Another flat-out lie that takes determined ostrich-like behavior to believe in (except that ostriches stick their heads in the sand, and the honorable senators from Oklahoma and Texas have their heads firmly stuck someplace else). As everyone who has followed healthcare issues with even passing interest knows, the VA provides extremely high quality health care to its constituents:
Yet here’s a curious fact that few conservatives or liberals know. (This was published in 2005. By now, everybody knows.) Who do you think receives higher-quality health care. Medicare patients who are free to pick their own doctors and specialists? Or aging veterans stuck in those presumably filthy VA hospitals with their antiquated equipment, uncaring administrators, and incompetent staff? An answer came in 2003, when the prestigious New England Journal of Medicine published a study that compared veterans health facilities on 11 measures of quality with fee-for-service Medicare. On all 11 measures, the quality of care in veterans facilities proved to be “significantly better.”
Here’s another curious fact. The Annals of Internal Medicine recently published a study that compared veterans health facilities with commercial managed-care systems in their treatment of diabetes patients. In seven out of seven measures of quality, the VA provided better care.

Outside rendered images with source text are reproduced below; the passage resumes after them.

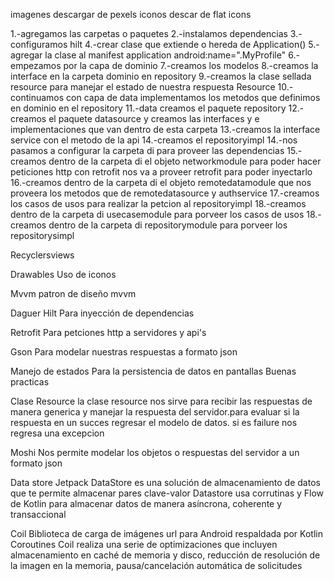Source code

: 

imagenes descargar de pexels
iconos descar de flat icons

1.-agregamos las carpetas o paquetes
2.-instalamos dependencias
3.-configuramos hilt
4.-crear clase que extiende o hereda de Application()
5.-agregar la clase al manifest application android:name=".MyProfile"
6.-empezamos por la capa de dominio
7.-creamos los modelos
8.-creamos la interface en la carpeta dominio en repository
9.-creamos la clase sellada resource para manejar el estado de nuestra respuesta Resource
10.-continuamos con capa de data implementamos los metodos que definimos en dominio en el repository
11.-data creamos el paquete repository
12.-creamos el paquete datasource y creamos las interfaces y e implementaciones que van dentro de esta carpeta
13.-creamos la interface service con el metodo de la api
14.-creamos el repositoryimpl
14.-nos pasamos a configurar la carpeta di para proveer las dependencias
15.-creamos dentro de la carpeta di el objeto networkmodule para poder hacer peticiones http con retrofit nos va a proveer retrofit para poder inyectarlo
16.-creamos dentro de la carpeta di el objeto remotedatamodule que nos proveera los metodos que de remotedatasource y authservice
17.-creamos los casos de usos para realizar la petcion al repositoryimpl
18.-creamos dentro de la carpeta di usecasemodule para porveer los casos de usos
18.-creamos dentro de la carpeta di repositorymodule para porveer los repositorysimpl

Recyclersviews

Drawables
Uso de iconos 

Mvvm
patron de diseño mvvm

Daguer Hilt 
Para inyección de dependencias

Retrofit
Para petciones http a servidores y api's

Gson
Para modelar  nuestras respuestas a formato json

Manejo de estados
Para la persistencia de datos en pantallas
Buenas practicas

Clase Resource
la clase resource nos sirve para recibir las respuestas de manera generica <T>
y manejar la respuesta del servidor.para evaluar si la respuesta en un succes regresar el modelo de datos. si es failure 
nos regresa una excepcion

Moshi
Nos permite modelar los objetos o respuestas del servidor a un formato json

Data store
Jetpack DataStore es una solución de almacenamiento de datos que te permite almacenar pares clave-valor
Datastore usa corrutinas y Flow de Kotlin para almacenar datos de manera asíncrona, coherente y transaccional

Coil
Biblioteca de carga de imágenes url para Android respaldada por Kotlin Coroutines
Coil realiza una serie de optimizaciones que incluyen almacenamiento en caché de memoria y disco, reducción de resolución de la imagen en la memoria, pausa/cancelación automática de solicitudes
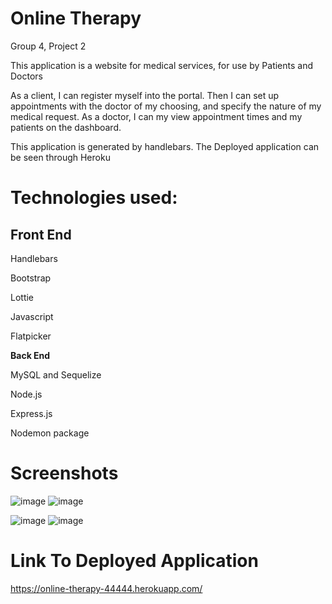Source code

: # Online Therapy

Group 4, Project 2

This application is a website for medical services, for use by Patients and Doctors

As a client, I can register myself into the portal. Then I can set up appointments with the doctor of my choosing, and specify the nature of my medical request.
As a doctor, I can my view appointment times and my patients on the dashboard.

This application is generated by handlebars. The Deployed application can be seen through Heroku

# Technologies used:

## Front End ##

Handlebars

Bootstrap

Lottie

Javascript

Flatpicker

**Back End**

MySQL and Sequelize

Node.js

Express.js

Nodemon package







# Screenshots

![image](https://user-images.githubusercontent.com/85651950/135750711-ed94b59c-a9fd-41db-9c66-9f88bfaa8178.png)
![image](https://user-images.githubusercontent.com/85651950/135750728-d8e5616e-5fd6-4fcb-a6bc-4ee775b13471.png)

![image](https://user-images.githubusercontent.com/85651950/135750684-f328beb4-f91f-4b5d-af9e-085b9c5c411f.png)
![image](https://user-images.githubusercontent.com/85651950/135750689-bba1878b-8821-438a-818d-64dcb55e14bf.png)

# Link To Deployed Application

https://online-therapy-44444.herokuapp.com/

It gets stranger. Pushed by large employers who are eager to know what they are buying when they purchase health care for their employees, an outfit called the National Committee for Quality Assurance today ranks health-care plans on 17 different performance measures. These include how well the plans manage high blood pressure or how precisely they adhere to standard protocols of evidence-based medicine such as prescribing beta blockers for patients recovering from a heart attack. Winning NCQA’s seal of approval is the gold standard in the health-care industry. And who do you suppose this year’s winner is: Johns Hopkins? Mayo Clinic? Massachusetts General? Nope. In every single category, the VHA system outperforms the highest rated non-VHA hospitals.

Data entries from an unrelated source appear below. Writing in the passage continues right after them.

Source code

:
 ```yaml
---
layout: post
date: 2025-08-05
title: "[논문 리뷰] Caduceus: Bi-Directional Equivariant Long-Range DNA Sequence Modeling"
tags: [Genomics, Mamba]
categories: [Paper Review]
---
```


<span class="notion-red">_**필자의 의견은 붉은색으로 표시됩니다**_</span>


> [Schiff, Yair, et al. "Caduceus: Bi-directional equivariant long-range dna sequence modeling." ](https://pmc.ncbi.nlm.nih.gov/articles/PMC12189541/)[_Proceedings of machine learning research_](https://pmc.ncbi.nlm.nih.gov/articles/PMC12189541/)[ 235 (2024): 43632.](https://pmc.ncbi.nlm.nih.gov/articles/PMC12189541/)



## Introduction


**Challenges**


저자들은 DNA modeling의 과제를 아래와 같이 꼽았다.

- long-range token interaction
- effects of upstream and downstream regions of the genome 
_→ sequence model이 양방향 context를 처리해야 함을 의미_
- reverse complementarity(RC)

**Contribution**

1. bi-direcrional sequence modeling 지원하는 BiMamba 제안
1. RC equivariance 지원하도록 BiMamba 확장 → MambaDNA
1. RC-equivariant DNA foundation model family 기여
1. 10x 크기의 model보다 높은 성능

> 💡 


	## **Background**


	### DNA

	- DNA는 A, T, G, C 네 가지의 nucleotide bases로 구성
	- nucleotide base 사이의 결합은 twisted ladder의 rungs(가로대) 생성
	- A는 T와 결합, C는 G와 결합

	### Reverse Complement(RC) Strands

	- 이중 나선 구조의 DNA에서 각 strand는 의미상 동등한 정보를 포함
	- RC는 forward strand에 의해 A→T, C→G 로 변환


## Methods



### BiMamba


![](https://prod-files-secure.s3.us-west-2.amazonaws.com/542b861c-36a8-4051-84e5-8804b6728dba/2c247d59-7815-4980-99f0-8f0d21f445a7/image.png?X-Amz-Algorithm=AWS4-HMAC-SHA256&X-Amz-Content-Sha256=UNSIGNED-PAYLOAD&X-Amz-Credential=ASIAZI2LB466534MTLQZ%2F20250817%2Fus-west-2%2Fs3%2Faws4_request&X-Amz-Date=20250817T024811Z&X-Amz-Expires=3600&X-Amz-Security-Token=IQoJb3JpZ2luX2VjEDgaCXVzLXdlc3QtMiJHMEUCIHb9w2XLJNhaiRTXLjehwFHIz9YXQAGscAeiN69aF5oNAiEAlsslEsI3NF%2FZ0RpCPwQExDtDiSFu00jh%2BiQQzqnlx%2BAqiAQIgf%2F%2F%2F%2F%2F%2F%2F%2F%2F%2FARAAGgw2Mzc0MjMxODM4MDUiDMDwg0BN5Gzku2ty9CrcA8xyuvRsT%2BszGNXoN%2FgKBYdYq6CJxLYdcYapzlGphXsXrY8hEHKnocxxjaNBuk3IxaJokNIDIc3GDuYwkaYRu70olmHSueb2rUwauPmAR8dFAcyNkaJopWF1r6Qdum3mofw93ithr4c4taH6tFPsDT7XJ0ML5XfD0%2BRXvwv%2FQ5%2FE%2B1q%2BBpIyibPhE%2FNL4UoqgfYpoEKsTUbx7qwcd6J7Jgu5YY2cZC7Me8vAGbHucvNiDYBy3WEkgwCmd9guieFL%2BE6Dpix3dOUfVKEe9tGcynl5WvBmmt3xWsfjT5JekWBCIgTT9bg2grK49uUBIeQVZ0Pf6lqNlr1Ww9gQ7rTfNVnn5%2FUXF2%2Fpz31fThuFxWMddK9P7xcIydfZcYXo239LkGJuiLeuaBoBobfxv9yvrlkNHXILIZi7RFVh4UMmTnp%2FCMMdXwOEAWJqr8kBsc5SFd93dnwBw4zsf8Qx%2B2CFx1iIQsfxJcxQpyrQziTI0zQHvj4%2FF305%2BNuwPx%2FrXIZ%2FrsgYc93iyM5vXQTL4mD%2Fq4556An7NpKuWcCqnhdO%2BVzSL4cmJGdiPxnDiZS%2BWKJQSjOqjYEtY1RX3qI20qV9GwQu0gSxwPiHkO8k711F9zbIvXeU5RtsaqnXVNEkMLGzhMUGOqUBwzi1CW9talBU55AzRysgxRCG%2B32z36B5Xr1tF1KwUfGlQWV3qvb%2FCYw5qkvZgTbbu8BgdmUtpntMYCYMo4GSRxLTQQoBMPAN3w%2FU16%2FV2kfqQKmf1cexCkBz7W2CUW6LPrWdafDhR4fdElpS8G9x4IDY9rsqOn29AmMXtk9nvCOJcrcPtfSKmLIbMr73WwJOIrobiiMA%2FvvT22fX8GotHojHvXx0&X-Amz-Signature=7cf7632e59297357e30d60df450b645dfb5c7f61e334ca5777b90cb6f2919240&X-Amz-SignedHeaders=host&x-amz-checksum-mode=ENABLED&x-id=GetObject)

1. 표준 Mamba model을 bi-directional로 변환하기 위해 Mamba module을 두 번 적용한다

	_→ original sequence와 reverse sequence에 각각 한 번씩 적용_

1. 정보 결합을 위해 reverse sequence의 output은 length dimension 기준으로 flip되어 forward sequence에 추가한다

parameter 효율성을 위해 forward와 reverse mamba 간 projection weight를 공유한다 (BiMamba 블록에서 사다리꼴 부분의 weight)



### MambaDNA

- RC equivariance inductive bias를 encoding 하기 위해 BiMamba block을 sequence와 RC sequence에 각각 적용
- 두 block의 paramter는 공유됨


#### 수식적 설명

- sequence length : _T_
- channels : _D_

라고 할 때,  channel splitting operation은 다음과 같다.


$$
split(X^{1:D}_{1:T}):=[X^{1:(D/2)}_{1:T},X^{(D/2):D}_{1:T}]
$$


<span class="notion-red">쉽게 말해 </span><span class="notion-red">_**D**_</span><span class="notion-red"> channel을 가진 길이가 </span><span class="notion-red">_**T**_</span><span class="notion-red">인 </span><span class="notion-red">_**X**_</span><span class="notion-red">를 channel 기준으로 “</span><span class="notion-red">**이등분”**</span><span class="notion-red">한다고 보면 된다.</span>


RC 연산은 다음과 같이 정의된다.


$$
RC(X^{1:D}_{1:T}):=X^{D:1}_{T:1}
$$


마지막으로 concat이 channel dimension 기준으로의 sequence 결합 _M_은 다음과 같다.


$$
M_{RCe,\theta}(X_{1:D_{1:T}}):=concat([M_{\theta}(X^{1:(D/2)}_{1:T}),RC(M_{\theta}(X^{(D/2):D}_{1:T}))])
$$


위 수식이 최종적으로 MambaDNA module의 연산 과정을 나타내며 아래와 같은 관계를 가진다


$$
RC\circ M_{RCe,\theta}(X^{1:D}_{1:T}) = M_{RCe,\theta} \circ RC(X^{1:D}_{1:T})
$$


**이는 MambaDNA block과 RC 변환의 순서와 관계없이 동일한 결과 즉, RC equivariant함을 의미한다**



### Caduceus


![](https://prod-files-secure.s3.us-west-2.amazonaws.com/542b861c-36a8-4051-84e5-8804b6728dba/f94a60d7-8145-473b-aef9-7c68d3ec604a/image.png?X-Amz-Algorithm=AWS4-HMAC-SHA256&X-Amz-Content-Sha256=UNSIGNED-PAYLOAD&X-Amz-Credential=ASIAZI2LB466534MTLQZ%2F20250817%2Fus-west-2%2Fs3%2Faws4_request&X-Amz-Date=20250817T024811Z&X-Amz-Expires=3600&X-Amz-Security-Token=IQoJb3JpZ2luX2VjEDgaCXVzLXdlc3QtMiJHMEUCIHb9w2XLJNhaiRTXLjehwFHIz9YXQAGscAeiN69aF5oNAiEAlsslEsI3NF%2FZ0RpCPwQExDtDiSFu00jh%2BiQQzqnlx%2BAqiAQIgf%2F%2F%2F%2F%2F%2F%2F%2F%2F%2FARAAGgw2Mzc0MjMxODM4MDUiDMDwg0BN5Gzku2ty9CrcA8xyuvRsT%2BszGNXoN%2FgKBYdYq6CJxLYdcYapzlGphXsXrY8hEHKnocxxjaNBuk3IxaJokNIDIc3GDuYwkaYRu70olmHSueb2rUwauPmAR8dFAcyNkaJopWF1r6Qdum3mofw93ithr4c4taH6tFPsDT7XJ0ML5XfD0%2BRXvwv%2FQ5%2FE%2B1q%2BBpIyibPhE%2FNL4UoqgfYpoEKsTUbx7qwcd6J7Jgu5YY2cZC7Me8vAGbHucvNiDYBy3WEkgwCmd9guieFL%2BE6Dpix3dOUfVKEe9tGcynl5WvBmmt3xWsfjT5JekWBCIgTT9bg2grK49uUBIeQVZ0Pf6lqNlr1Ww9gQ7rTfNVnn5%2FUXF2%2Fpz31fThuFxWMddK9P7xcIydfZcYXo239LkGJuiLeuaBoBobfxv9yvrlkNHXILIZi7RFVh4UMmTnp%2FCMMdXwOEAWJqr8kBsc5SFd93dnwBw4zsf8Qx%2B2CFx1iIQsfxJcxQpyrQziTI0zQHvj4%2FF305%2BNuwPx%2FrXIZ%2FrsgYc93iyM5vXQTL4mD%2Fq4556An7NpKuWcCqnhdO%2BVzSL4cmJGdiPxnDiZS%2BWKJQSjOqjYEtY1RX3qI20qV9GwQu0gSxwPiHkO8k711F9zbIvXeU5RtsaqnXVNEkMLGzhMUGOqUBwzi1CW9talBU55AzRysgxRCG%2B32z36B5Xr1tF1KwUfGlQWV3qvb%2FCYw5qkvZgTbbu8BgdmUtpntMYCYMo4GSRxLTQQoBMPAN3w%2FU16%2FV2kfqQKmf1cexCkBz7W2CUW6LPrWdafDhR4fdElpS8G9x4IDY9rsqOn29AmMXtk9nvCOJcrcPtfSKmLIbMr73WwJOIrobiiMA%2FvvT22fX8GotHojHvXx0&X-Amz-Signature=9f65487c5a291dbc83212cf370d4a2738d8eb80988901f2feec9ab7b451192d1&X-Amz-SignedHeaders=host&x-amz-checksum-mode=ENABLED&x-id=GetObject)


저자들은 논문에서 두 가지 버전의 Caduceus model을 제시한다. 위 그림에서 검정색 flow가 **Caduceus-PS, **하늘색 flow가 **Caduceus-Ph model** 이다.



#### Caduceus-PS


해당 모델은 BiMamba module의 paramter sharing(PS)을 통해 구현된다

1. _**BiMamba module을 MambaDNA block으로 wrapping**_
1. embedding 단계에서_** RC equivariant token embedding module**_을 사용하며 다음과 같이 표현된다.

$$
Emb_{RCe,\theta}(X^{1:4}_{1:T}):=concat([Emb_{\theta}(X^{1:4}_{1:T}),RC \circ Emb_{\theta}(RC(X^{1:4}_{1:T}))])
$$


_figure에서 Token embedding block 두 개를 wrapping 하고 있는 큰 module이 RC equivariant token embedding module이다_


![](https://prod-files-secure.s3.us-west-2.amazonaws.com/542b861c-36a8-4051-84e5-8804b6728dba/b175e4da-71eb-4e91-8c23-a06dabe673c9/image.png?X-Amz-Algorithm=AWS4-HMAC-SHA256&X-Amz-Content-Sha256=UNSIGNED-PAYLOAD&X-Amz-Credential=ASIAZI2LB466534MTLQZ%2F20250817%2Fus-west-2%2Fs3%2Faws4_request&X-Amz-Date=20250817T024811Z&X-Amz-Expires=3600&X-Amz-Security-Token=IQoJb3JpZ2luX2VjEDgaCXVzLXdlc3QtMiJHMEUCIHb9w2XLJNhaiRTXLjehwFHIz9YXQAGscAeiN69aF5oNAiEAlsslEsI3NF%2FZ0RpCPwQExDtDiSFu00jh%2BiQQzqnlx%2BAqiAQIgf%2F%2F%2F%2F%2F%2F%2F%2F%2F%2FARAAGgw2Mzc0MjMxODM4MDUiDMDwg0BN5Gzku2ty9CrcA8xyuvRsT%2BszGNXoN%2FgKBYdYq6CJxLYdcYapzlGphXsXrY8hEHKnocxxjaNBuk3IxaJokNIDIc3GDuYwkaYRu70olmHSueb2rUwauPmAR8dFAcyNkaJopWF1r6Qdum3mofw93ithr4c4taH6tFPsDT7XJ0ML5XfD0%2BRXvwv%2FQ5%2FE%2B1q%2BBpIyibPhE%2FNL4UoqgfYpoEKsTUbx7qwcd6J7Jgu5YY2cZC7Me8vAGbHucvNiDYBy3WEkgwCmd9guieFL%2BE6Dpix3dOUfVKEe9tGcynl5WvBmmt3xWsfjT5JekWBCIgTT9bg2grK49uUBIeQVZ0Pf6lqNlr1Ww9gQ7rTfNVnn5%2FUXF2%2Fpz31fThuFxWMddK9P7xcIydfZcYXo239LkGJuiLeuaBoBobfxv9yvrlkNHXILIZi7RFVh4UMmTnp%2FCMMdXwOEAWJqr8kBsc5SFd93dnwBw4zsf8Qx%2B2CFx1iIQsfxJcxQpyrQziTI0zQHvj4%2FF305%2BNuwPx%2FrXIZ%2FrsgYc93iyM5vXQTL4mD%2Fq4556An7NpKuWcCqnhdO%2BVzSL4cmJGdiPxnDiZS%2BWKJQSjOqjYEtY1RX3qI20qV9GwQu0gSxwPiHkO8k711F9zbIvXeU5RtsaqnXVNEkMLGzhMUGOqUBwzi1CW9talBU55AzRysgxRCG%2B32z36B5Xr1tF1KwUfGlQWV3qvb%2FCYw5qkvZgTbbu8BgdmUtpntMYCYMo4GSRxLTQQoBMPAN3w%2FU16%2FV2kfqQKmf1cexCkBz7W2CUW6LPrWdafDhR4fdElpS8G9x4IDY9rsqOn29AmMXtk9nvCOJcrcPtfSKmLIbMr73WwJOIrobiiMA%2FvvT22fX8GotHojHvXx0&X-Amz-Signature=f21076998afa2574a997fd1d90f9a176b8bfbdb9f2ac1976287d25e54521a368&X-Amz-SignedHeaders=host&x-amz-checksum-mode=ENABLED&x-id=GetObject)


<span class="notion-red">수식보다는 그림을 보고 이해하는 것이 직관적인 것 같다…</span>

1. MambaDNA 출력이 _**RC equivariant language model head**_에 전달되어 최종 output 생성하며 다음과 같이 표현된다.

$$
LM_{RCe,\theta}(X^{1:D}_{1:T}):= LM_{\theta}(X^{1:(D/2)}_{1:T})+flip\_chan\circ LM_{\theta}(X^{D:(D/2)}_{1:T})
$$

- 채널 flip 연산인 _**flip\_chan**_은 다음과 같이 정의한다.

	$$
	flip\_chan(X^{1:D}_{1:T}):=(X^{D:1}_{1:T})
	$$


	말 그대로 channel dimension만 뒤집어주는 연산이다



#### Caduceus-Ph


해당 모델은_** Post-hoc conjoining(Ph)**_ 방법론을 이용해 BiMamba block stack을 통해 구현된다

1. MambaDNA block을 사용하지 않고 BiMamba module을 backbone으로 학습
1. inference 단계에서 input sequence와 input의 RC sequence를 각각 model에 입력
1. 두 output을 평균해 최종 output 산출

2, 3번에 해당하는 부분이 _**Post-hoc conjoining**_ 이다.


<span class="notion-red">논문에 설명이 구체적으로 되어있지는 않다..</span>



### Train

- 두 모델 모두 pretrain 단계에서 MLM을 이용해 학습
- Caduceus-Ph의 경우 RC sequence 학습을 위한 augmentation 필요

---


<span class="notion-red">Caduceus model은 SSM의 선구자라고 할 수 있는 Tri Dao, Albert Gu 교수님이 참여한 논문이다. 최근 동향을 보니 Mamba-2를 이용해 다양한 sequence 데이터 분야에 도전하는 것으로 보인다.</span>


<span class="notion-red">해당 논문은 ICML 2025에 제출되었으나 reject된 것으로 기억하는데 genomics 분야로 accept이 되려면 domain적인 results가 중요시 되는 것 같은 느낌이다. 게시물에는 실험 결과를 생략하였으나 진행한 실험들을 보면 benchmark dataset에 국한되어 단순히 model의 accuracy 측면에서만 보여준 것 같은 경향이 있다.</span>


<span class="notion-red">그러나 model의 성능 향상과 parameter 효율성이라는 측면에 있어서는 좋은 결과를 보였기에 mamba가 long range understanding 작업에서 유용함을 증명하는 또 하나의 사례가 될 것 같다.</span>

Not convinced? Consider what vets themselves think. Sure, it’s not hard to find vets who complain about difficulties in establishing eligibility. Many are outraged that the Bush administration has decided to deny previously promised health-care benefits to veterans who don’t have service-related illnesses or who can’t meet a strict means test. Yet these grievances are about access to the system, not about the quality of care received by those who get in. Veterans groups tenaciously defend the VHA and applaud its turnaround. “The quality of care is outstanding,” says Peter Gayton, deputy director for veterans affairs and rehabilitation at the American Legion. In the latest independent survey, 81 percent of VHA hospital patients express satisfaction with the care they receive, compared to 77 percent of Medicare and Medicaid patients.
Outside experts agree that the VHA has become an industry leader in its safety and quality measures. Dr. Donald M. Berwick, president of the Institute for Health Care Improvement and one of the nation’s top health-care quality experts, praises the VHA’s information technology as “spectacular.” The venerable Institute of Medicine notes that the VHA’s “integrated health information system, including its framework for using performance measures to improve quality, is considered one of the best in the nation.”
(4)
And now for something completely different (and unexpected). Charles Krauthammer came out with a truth:
What Fox did is not just create a venue for alternative opinion. It created an alternate reality.
(The sad, twisted man meant it as a compliment, in case you had any doubt.)